The Last Revelation of Gla’aki by Ramsey Campbell (2013): Academic librarian Leonard Fairman travels to the small English coastal town of Gulshaw to collect the rarest set of books in the world — a complete set of The Revelations of Gla’aki, a mystic narrative thought to have been lost. The curiously…puffy townspeople are fairly cheery and helpful, but they will lead Fairman on something of a tour of the town in order to retrieve each volume from a different townsperson.
The precocious Campbell’s first published volume, The Inhabitant of the Lake, came out from Arkham House in 1964, when he was 18. Nearly 50 years later, he returns to Gla’aki, one of the Lovecraftian entities introduced in that book and mentioned in many of his stories and novels over the years.
While Gulshaw is a Town With A Secret, one of the most venerable of horror tropes, it’s the sort of weird town that happily welcomes the outsider.

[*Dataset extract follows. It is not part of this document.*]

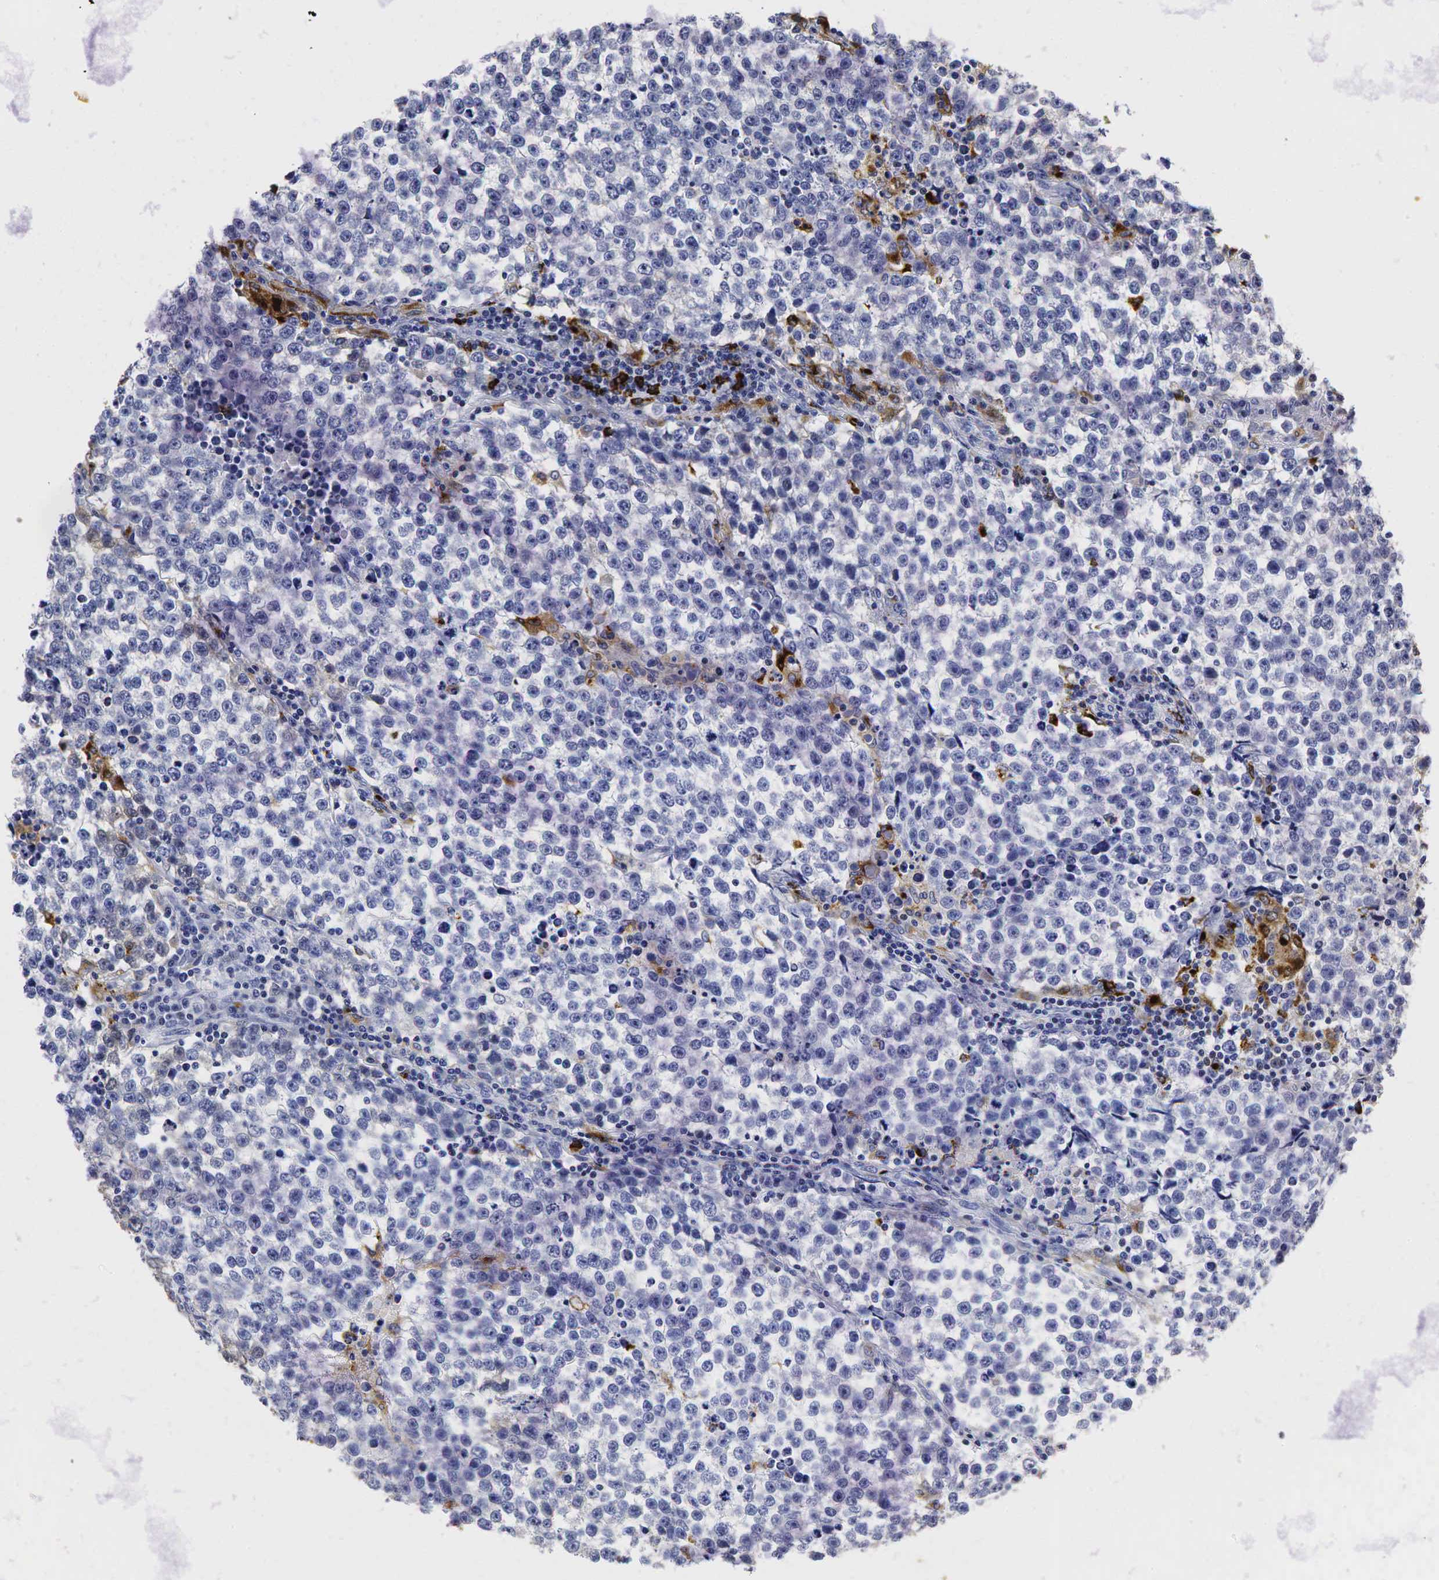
{"staining": {"intensity": "negative", "quantity": "none", "location": "none"}, "tissue": "testis cancer", "cell_type": "Tumor cells", "image_type": "cancer", "snomed": [{"axis": "morphology", "description": "Seminoma, NOS"}, {"axis": "topography", "description": "Testis"}], "caption": "High magnification brightfield microscopy of testis cancer stained with DAB (3,3'-diaminobenzidine) (brown) and counterstained with hematoxylin (blue): tumor cells show no significant positivity. (DAB immunohistochemistry (IHC) with hematoxylin counter stain).", "gene": "LYZ", "patient": {"sex": "male", "age": 36}}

Welcomes him so much that everyone he meets seems to know his name and his mission. The food must be good in Gulshaw because everyone seems to have developed a weight problem. But everything Fairman eats has an odd sort of consistency. It’s not often that mouthfeel comes into a horror story.
The horror here builds gradually — like the attentions of the town itself, to quote a Stephen King title, it grows on you. And in you. There are echoes of H.P. Lovecraft’s “The Shadow Over Innsmouth” here, but as noted above, the people of Gulshaw aren’t inimical to visitors. Indeed, they’re very friendly to everyone who visits. There’s so much more to see in Gulshaw, you see. Or sea. Recommended.
The Pretence by Ramsey Campbell (2013): According to a New Age cult dubbed ‘The Finalists,’ tonight is the last night of the world. But that won’t stop Paul Slater from flying home from his ailing mother’s rest home to see wife Melanie and children Amy and Tom. And the world isn’t going to end just because a cult says it is. And Paul does make it home.
While the philosophical backbone of this novella is the nature of belief, it’s the increasingly fragile and desperate hold Paul Slater has on his family life that supplies the emotional engine of the whole thing. There are explanations for what happens as the story proceeds, but none of them could be considered authoritative.
The enigmatic nature of the narrative echoes some of Robert Aickman’s more mysterious stories, though with some decidedly contemporary imagery. Cell phones and texting assume a great amount of importance as the novella proceeds; so too do Slater’s musings on the nature of digital information as a reduction of the mediated universe to a fragile and infinitely malleable storm of bits. Love may keep a person grounded, but what happens when the idea of ground gives way? Recommended.